2017年にLongLegsLongArms Recordsからリリースされる。私はリリース記念ライブで一足早くにゲットした。12インチ45回転、筆の後も荒々しい白黒のジャケットに透明緑の盤が入っている。音を提供しているのは神戸のSWARRRM、そして東京のkillieである。
誰か、もしくは誰かたちを知りたい場合、その人が何をしているかに注目するのと同じくらい、何をしていないかということも重要ではないかと思う。SWARRRMはSNSに関してあまり注力していなかったり、MCらしいMCがないライブだったりとあまりユーザーフレンドリーとはいえないバンドだと思う。killieに関してはさらにその度合いが強く、音源の枚数をライブ会場のみの販売にほぼ限定しているのは象徴的だと思う。音楽をやっているのに音源を広めたくないというのは矛盾しているようにも思える。ここで何をしているか、何をしていないかという視点で見るとkillieというバンドはどうもライブハウスで演奏するという場所と空間を非常に大切にしている。ひょっとしたらそこで行われることのみがkillieというバンドの音楽なのかもしれない。
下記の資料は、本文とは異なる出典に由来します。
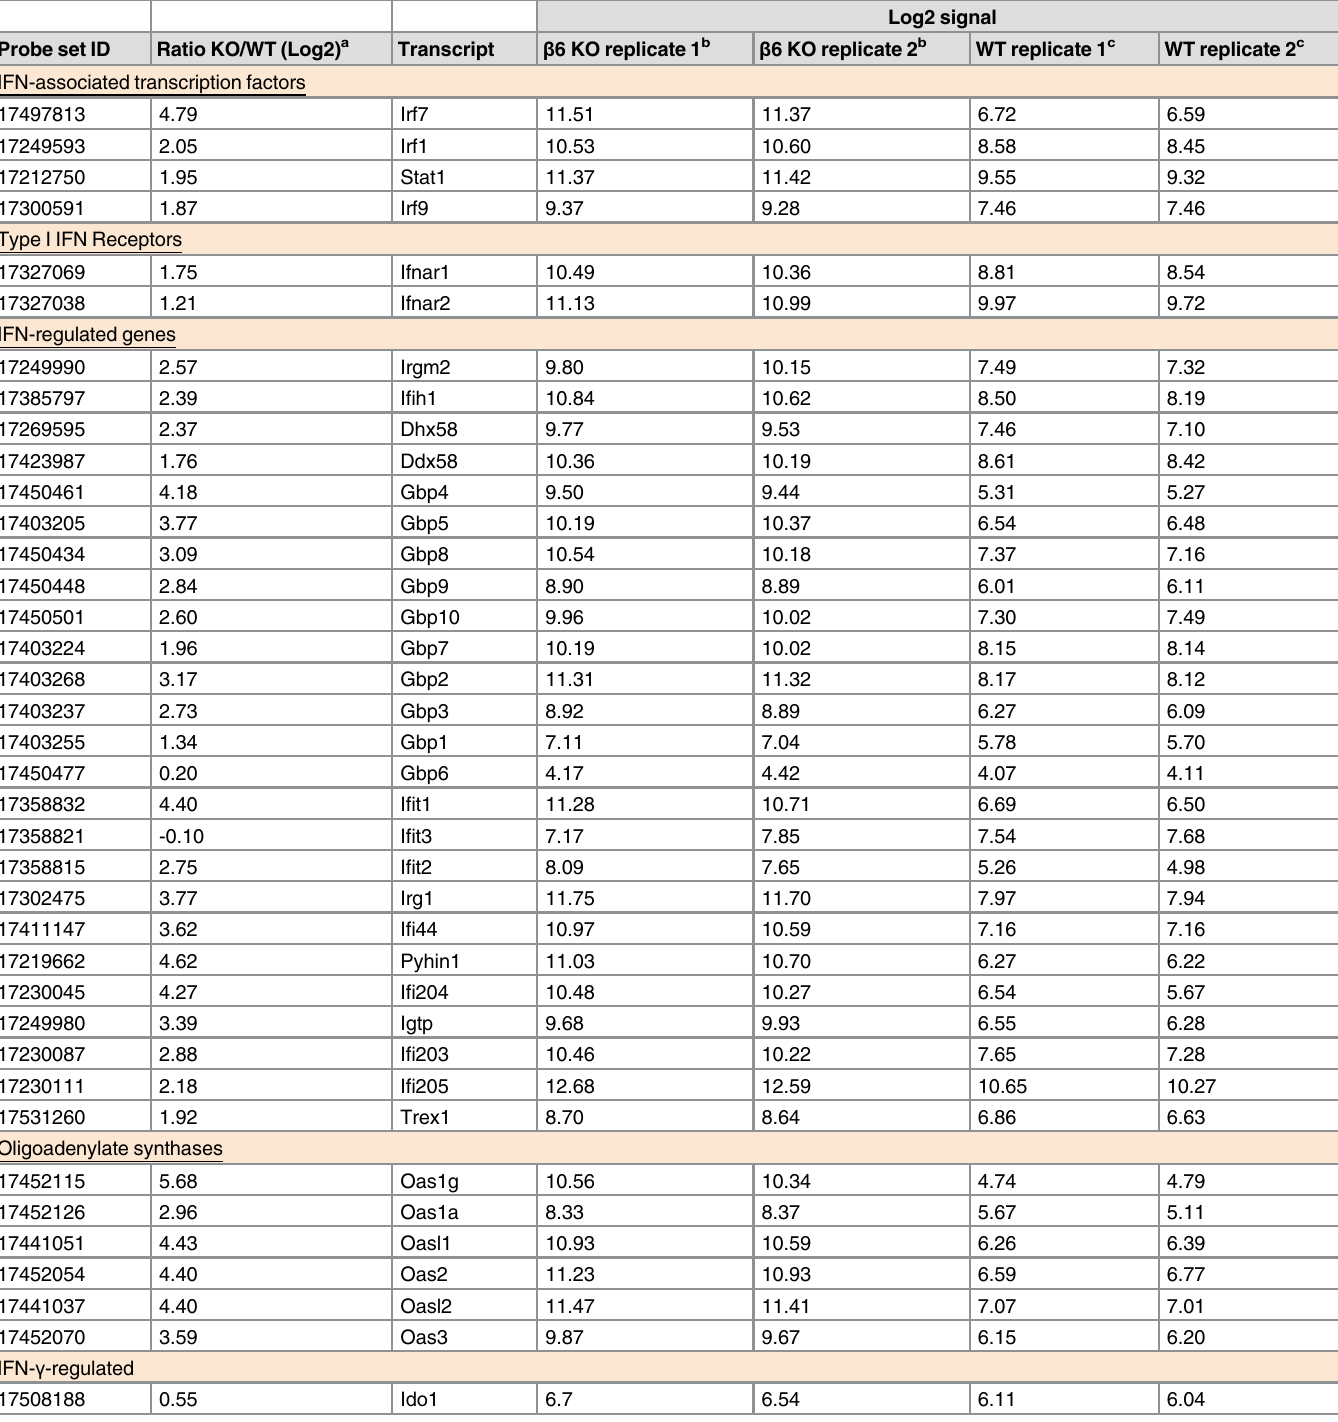
Table 1. Expression of genes associated with type I IFN responses in alveolar macrophages of WT and β 6 KO mice.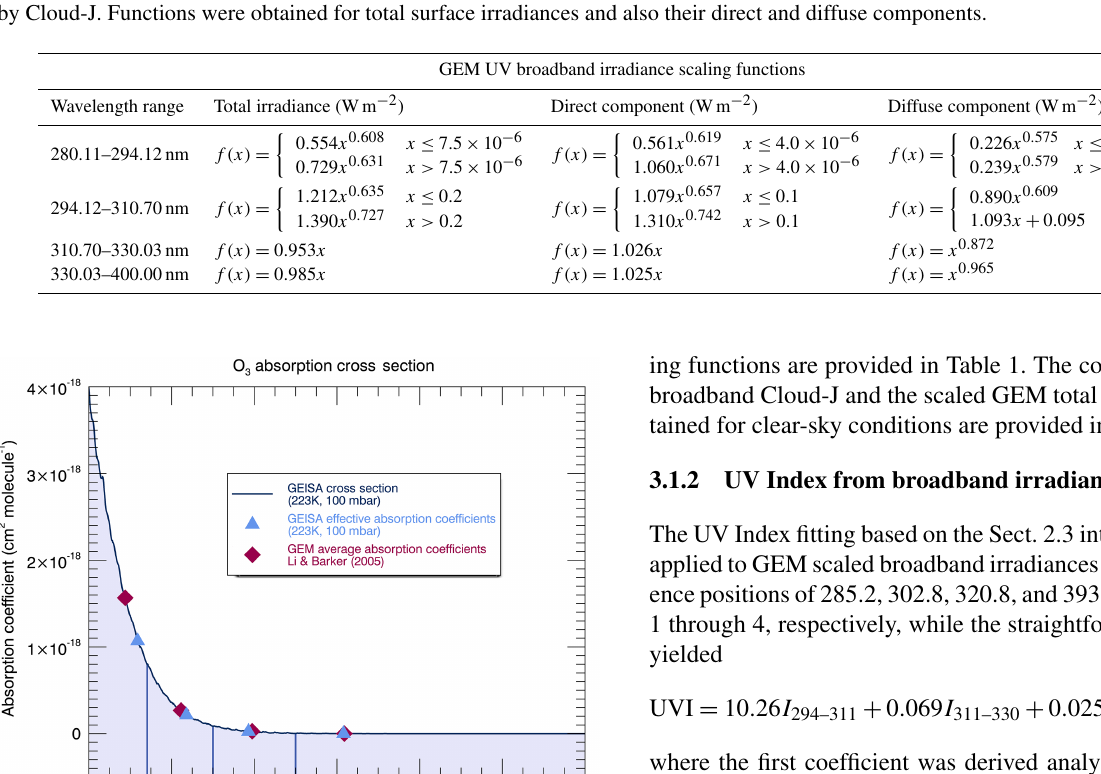
Table 1. Sets of scaling functions to calibrate the GEM UV broadband irradiances to emulate the simulated broadband irradiances produced by Cloud-J. Functions were obtained for total surface irradiances and also their direct and diffuse components.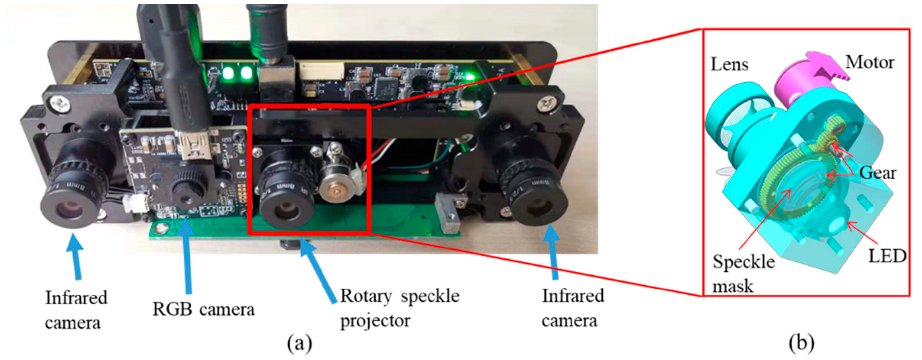
Figure 7. ( a ) Three-dimensional face acquisition equipment with rotary speckle projector. ( b ) Internal structure diagram of rotating speckle projector .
SWARRRMは2曲「愛のうた」「あなたにだかれこわれはじめる」。タイトルのらしくなさにも驚くが、歌詞がすごい。「愛のうた」は誰かの日記を読んでいるかのような生々しいものだ。今までにSWARRRMにこんな詩あっただろうか。音源を全部網羅しているわけではないから断言できないが、少なくとも直近ではここまでストレートに心情を吐露している歌詞はないのではと思う。ここで綴られているのは後悔と未練である。先日のライブを見て思ったのだが、SWARRRMは渇望するバンドだ。感情とかをたくさん持っていてそれを見る人に与えるバンドではなく、自分が(持って)ない故に取りに行くバンドで、いわば虚無的な真空が中心にある。そして空気がそこに殺到するように(地球上で真空は非常に存在しにくいのだ!)周辺にいる人(つまり音楽を見て聴いている人)を惹きつける。この感想はこの音源を聞く前になんとなくライブを思ったのだけど、「愛のうた」を聴いてうおおとなってしまった。私の勝手な思い込みではあろうが、なんとなく個人的にはしっくりきたのだった。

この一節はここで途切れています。